Entre mundos: o que aprendi lendo O Xamanismo, de Mircea Eliade
Ler O
Xamanismo e as Técnicas Arcaicas do Êxtase, de Mircea Eliade, foi
como atravessar um portal. Poucos livros me colocaram tão intensamente diante
da pergunta sobre o que é ser humano — e sobre o que esquecemos de nós mesmos
quando reduzimos o mundo ao que é visível, mensurável, “real”.
Desde as
primeiras páginas, senti que Eliade não falava apenas de povos distantes ou
rituais antigos, mas de algo essencial que se perdeu na nossa modernidade: a ligação
sagrada entre o corpo, a natureza e o espírito. O xamã, em sua leitura, não
é um feiticeiro folclórico nem um místico isolado. Ele é o mediador entre o céu
e a terra, o curador das almas, o guardião da ordem cósmica — aquele que,
através da dor e do êxtase, encontra caminhos de cura para si e para a
comunidade.
O livro é
denso, mas profundamente poético. Eliade mergulha nas tradições siberianas, nas
práticas ameríndias, nos rituais africanos e até nas sobrevivências do
xamanismo em culturas cristianizadas e modernas. O que une todas essas
experiências é o êxtase como forma de conhecimento — não um delírio, mas
uma expansão da consciência, uma viagem simbólica ao “outro mundo”, onde o xamã
recolhe forças e sabedoria para restaurar o equilíbrio da vida.
O que me
tocou mais foi perceber que, na visão xamânica, adoecer é perder a alma.

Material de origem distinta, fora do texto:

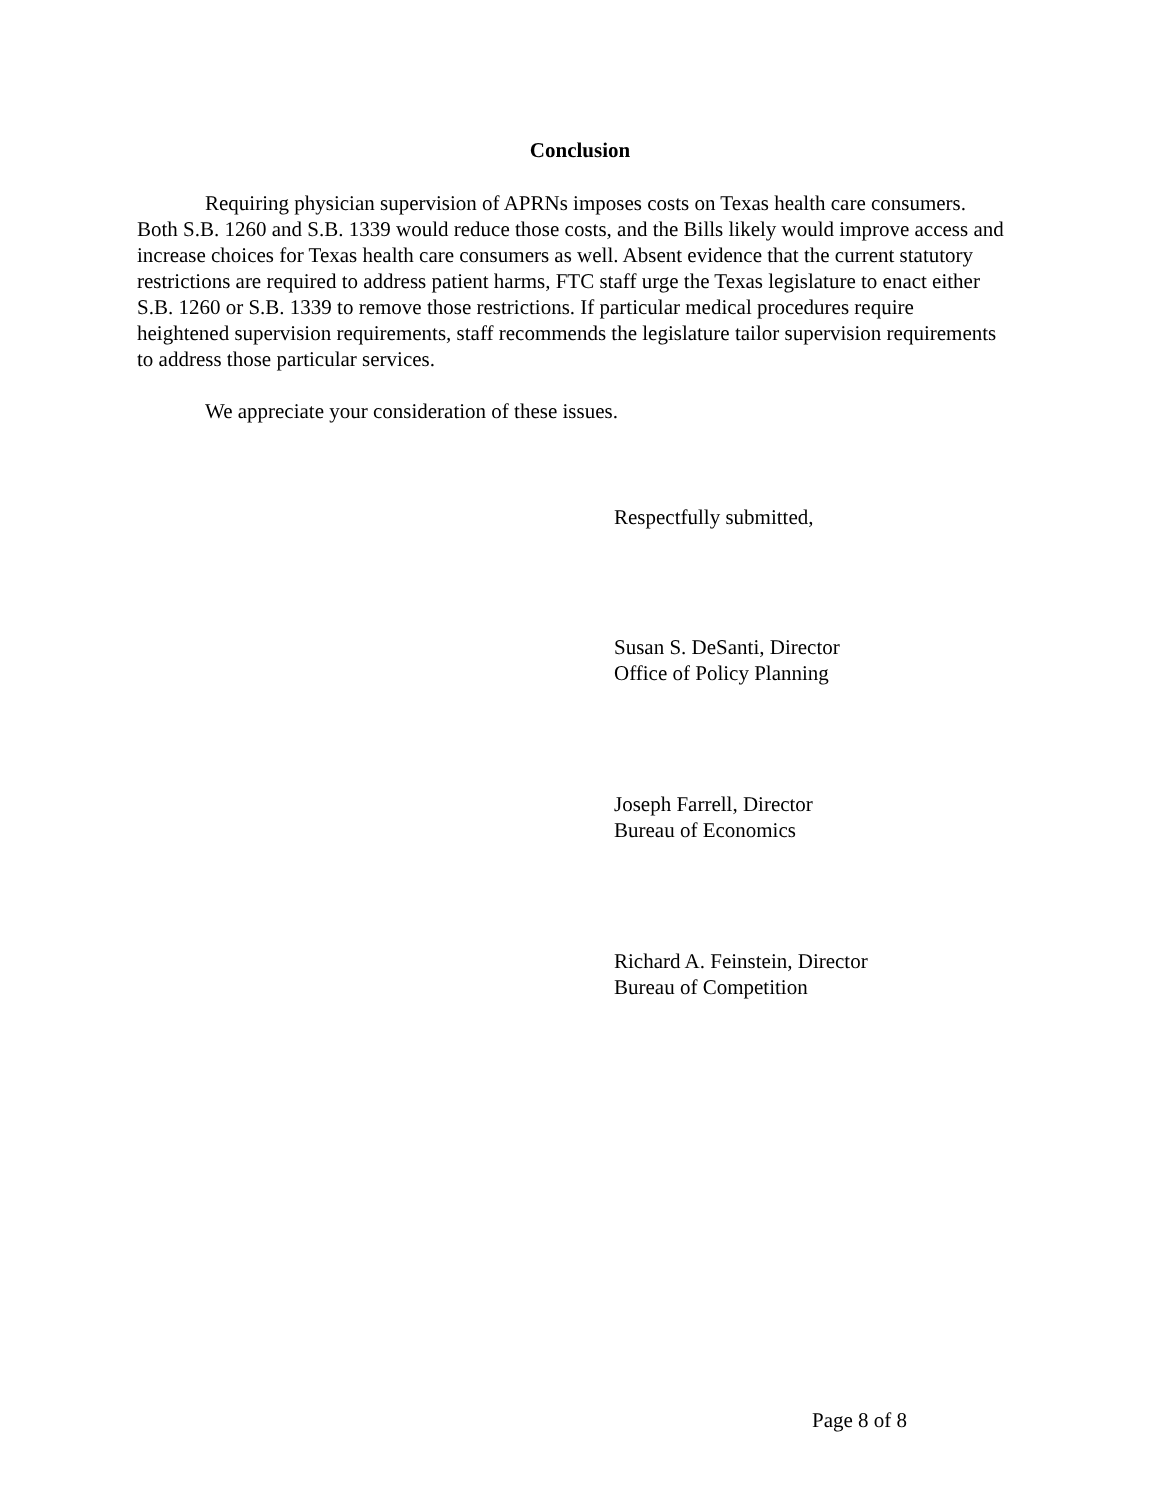Conclusion
Requiring physician supervision of APRNs imposes costs on Texas health care consumers. Both S.B. 1260 and S.B. 1339 would reduce those costs, and the Bills likely would improve access and increase choices for Texas health care consumers as well. Absent evidence that the current statutory restrictions are required to address patient harms, FTC staff urge the Texas legislature to enact either S.B. 1260 or S.B. 1339 to remove those restrictions. If particular medical procedures require heightened supervision requirements, staff recommends the legislature tailor supervision requirements to address those particular services.
We appreciate your consideration of these issues.
Respectfully submitted,
Susan S. DeSanti, Director
Office of Policy Planning
Joseph Farrell, Director
Bureau of Economics
Richard A. Feinstein, Director
Bureau of Competition
Page 8 of 8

O mal não é apenas biológico ou psicológico; é, sobretudo, espiritual — uma
desconexão entre o ser e o cosmos, entre o indivíduo e a teia da existência. E
o trabalho do xamã é justamente o de reconduzir o espírito ao corpo,
reintegrar o humano ao fluxo do sagrado.
Quantas vezes, na nossa vida moderna, não sofremos desse mesmo mal? Quantas
doenças contemporâneas — depressão, ansiedade, burnout — não são também
expressões dessa perda da alma?
Eliade
mostra que, para o xamã, o sofrimento não é um castigo, mas um rito de
passagem. É no confronto com a dor que se abre a possibilidade de
transformação.
Enquanto a ciência moderna tenta suprimir o sofrimento a qualquer custo, o
xamanismo o reconhece como parte da travessia. O xamã adoece para aprender a
curar. Desce ao inferno para encontrar o caminho de volta. É nessa descida que
se torna humano.
Ao fechar
o livro, tive a sensação de que o xamanismo não é apenas uma religião antiga —
é uma dimensão esquecida do humano, uma linguagem simbólica que ainda
habita nossos sonhos, nossas intuições, nossos impulsos criativos.
Eliade nos faz perceber que o mundo contemporâneo, com toda sua racionalidade,
continua sedento de transcendência. Buscamos gurus, terapias alternativas,
meditação, espiritualidade, porque o espírito moderno está cansado de viver
apenas na superfície.
Ler O
Xamanismo é, no fundo, um convite à reconciliação.
Reconciliação com o corpo, com a natureza, com o mistério.
Talvez não precisemos ser xamãs, mas precisamos aprender com eles: a escutar
o invisível, a honrar o silêncio, a reencontrar o sagrado que pulsa dentro da
vida comum.
Hoje,
quando caminho sozinho, penso nos povos antigos que vi descritos nas páginas de
Eliade.
Penso que o verdadeiro xamanismo talvez comece quando temos a coragem de
silenciar o ruído do mundo e ouvir o som da própria alma — aquela que tantas
vezes deixamos se perder pelo caminho.
Sugestões de leitura complementar
- Mircea Eliade – O Sagrado
e o Profano
(Para compreender a estrutura simbólica da experiência religiosa.) - Carl Gustav Jung – O
Homem e seus Símbolos
(Sobre o inconsciente coletivo e os arquétipos que atravessam o imaginário humano.) - Joseph Campbell – O Herói
de Mil Faces
(Diálogo profundo com a ideia da jornada iniciática e o mito como caminho de transformação.) - Carlos Castañeda – A Erva
do Diabo
(Relato etnográfico e filosófico sobre o aprendizado xamânico e o olhar ampliado sobre o real.) - Davi Kopenawa e Bruce Albert
– A Queda do Céu
(O pensamento xamânico yanomami como crítica ao mundo dos brancos e defesa da floresta como ser vivo.)